Be world class at the things that don’t require talent

I was sent this image a few weeks ago after the Barbarians rugby game against England and I immediately knew it was a picture worthy of a blog. This picture was taken during a team meeting the day before the game and one aspect really stood out for me.

I would draw your attention to the line at the bottom which is what caught my eye at the time:

“Be World Class at the things that don’t require Talent”.

I love absolutely everything about this sentiment.

You could say the above to a child playing a GAA match, a student preparing for the leaving cert or a newly qualified professional taking their first steps in the world of business.

Some of the most accomplished professionals I’ve met don’t stand out because they are amazing communicators, extremely intelligent or gifted creatively. In my experience, it’s often an absolute mastery of the basics that make people stand out in life.

What I especially liked about this sentiment in the context of the above image is that the gallery who this was directed at are all professional sports people at the top level of the game. Many of these players very much fit the definition of world class and I think this emphasises the sentiment particularly well.
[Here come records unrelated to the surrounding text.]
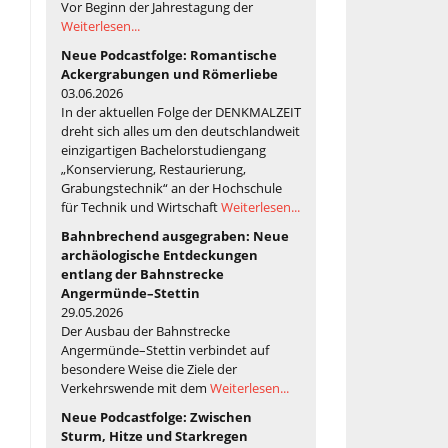
Vor Beginn der Jahrestagung der
Weiterlesen...
Neue Podcastfolge: Romantische
Ackergrabungen und Römerliebe
03.06.2026
In der aktuellen Folge der DENKMALZEIT
dreht sich alles um den deutschlandweit
einzigartigen Bachelorstudiengang
„Konservierung, Restaurierung,
Grabungstechnik“ an der Hochschule
für Technik und Wirtschaft
Weiterlesen...
Bahnbrechend ausgegraben: Neue
archäologische Entdeckungen
entlang der Bahnstrecke
Angermünde–Stettin
29.05.2026
Der Ausbau der Bahnstrecke
Angermünde–Stettin verbindet auf
besondere Weise die Ziele der
Verkehrswende mit dem
Weiterlesen...
Neue Podcastfolge: Zwischen
Sturm, Hitze und Starkregen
It got me to thinking about how to apply this lesson to a professional environment? The concept of being ‘world class’ at any job doesn’t really make any sense – but asking, how can I be as good at my job as I’m personally capable is a more digestible challenge.
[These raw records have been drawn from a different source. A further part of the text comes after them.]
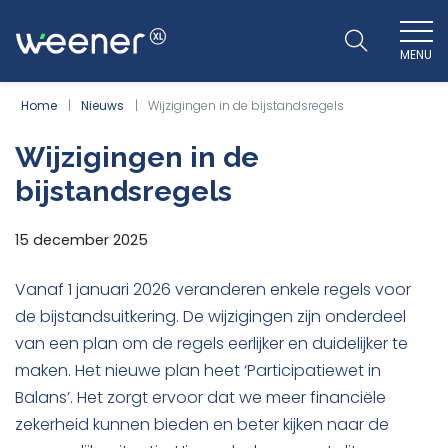
MENU
WEENER XL
Home
Nieuws
Wijzigingen in de bijstandsregels
Wijzigingen in de
bijstandsregels
15 december 2025
Vanaf 1 januari 2026 veranderen enkele regels voor
de bijstandsuitkering. De wijzigingen zijn onderdeel
van een plan om de regels eerlijker en duidelijker te
maken. Het nieuwe plan heet ‘Participatiewet in
Balans’. Het zorgt ervoor dat we meer financiële
zekerheid kunnen bieden en beter kijken naar de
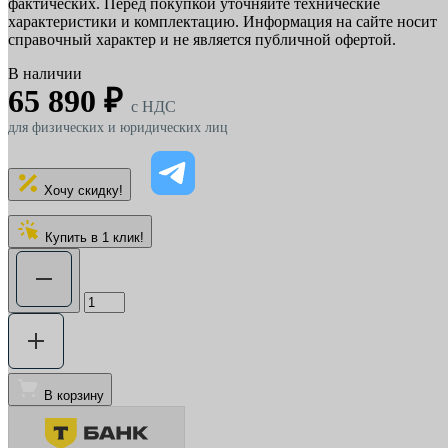
фактических. Перед покупкой уточняйте технические
характеристики и комплектацию. Информация на сайте носит
справочный характер и не является публичной офертой.
В наличии
65 890 ₽
c НДС
для физических и юридических лиц
Хочу скидку!
Купить в 1 клик!
В корзину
As a result, I’ve set myself a goal. What part of my job can I improve this coming week. Monday the 18th of June what can I point to and say ‘right, this is good – how can it be perfect’?
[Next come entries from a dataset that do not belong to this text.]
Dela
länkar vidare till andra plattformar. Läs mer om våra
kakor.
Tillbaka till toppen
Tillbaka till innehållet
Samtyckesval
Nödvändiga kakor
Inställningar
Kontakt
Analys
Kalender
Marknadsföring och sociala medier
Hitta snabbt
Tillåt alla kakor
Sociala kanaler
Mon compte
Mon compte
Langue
And I think there is a lesson in this. How often do we stop what we’re doing and ask ourselves – is there a better way to do this? What one task can I pick this week or this month and bring it up a level. How often do I need to do this before I become ‘World Class’ at my job?

I’m reminded of a Bill Gates quote:

“I choose a lazy person to do a hard job, because a lazy person will find an easy way to do it”.

And here even in apathy we find a performance driver!